Along comes Bitorrent which gives users to the ability fill the queue with requests for a constant stream of data that maxes out the bandwidth they purchased and does it in ways that allows Bitorrent to dominate the shared data. Also the user can just walk away and let that baby pump data at rates that are much higher than anyone anticipated -- effectively putting them into a class of bandwidth usage that is much higher than was ever calculated when the ISP dimensioned the network. Effectively this means that users who do not use Bitorrent or use it in very limited ways are losing performance due to the heavy data users with the Bitorrent clients.

That also means that the ISP has to either buy more bandwidth, charge higher rates, or both in order to bring performance up to expected levels. It is just a matter of who pays for it. Either you continue to get non bitorrent customers to subsidize the BT users or you raise the monthly fee to bitorrent users -- or you slow down the greedy bitorrent requests. This has absolutely nothing to do with censorship because it does not limit access to destinations nor filter content out. It slows down whatever the BT user is requesting in order to even out the data flow to provide more balanced service to its user base.

It all boils down to "someone has to pay for the increased demand for resources". One group is screaming censorship (falsely) in order to protect the sweet deal they have which requires low volume users to pay for the extra bandwidth consumption.

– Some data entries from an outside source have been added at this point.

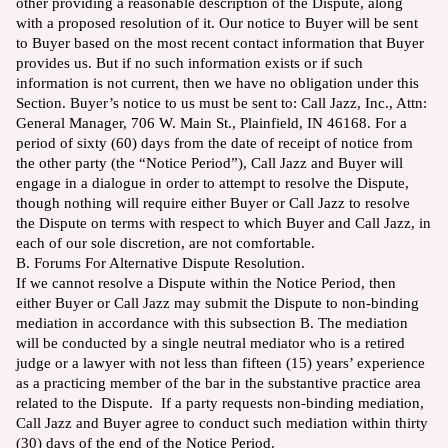
other providing a reasonable description of the Dispute, along
with a proposed resolution of it. Our notice to Buyer will be sent
to Buyer based on the most recent contact information that Buyer
provides us. But if no such information exists or if such
information is not current, then we have no obligation under this
Section. Buyer’s notice to us must be sent to: Call Jazz, Inc., Attn:
General Manager, 706 W. Main St., Plainfield, IN 46168. For a
period of sixty (60) days from the date of receipt of notice from
the other party (the “Notice Period”), Call Jazz and Buyer will
engage in a dialogue in order to attempt to resolve the Dispute,
though nothing will require either Buyer or Call Jazz to resolve
the Dispute on terms with respect to which Buyer and Call Jazz, in
each of our sole discretion, are not comfortable.
B. Forums For Alternative Dispute Resolution.
If we cannot resolve a Dispute within the Notice Period, then
either Buyer or Call Jazz may submit the Dispute to non-binding
mediation in accordance with this subsection B. The mediation
will be conducted by a single neutral mediator who is a retired
judge or a lawyer with not less than fifteen (15) years’ experience
as a practicing member of the bar in the substantive practice area
related to the Dispute. If a party requests non-binding mediation,
Call Jazz and Buyer agree to conduct such mediation within thirty
(30) days of the end of the Notice Period.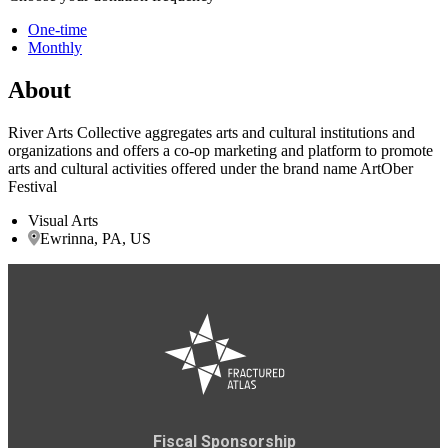
One-time
Monthly
About
River Arts Collective aggregates arts and cultural institutions and
organizations and offers a co-op marketing and platform to promote
arts and cultural activities offered under the brand name ArtOber
Festival
Visual Arts
Ewrinna, PA, US
Fiscal Sponsorship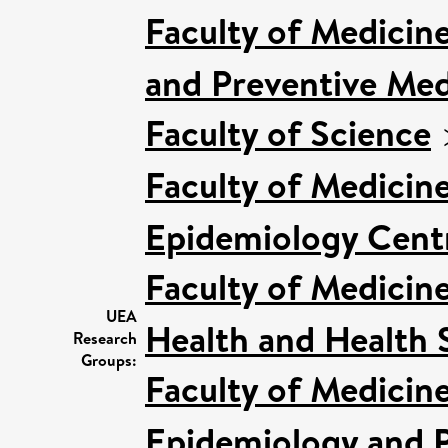
Faculty of Medicin
and Preventive Med
Faculty of Science
Faculty of Medicin
Epidemiology Cent
Faculty of Medicin
UEA
Health and Health 
Research
Groups:
Faculty of Medicin
Epidemiology and P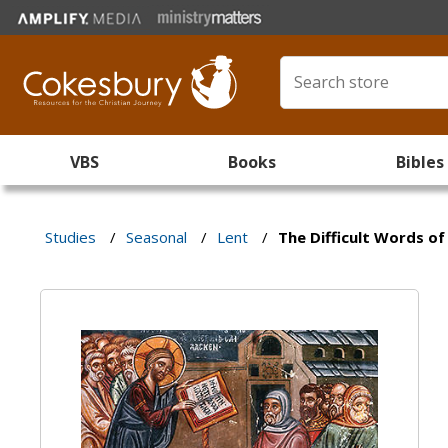
VBS
Books
Bibles
Studies
/
Seasonal
/
Lent
/
The Difficult Words of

Frankly I think that BT client users should either accept that they will have to have a bit slower service with their BT client during peak congestion OR they should have to pay a bit extra for the privilege of max speed at all times.

nice design web blog

great stuff

Really enjoy reading your stuff, keep it coming.

David Cohen works for

David Cohen works for Comcast, not Verizon as noted in the quotes from the hearing listed above

woops

I knew that, really. :-) Thanks for pointing out the oversight.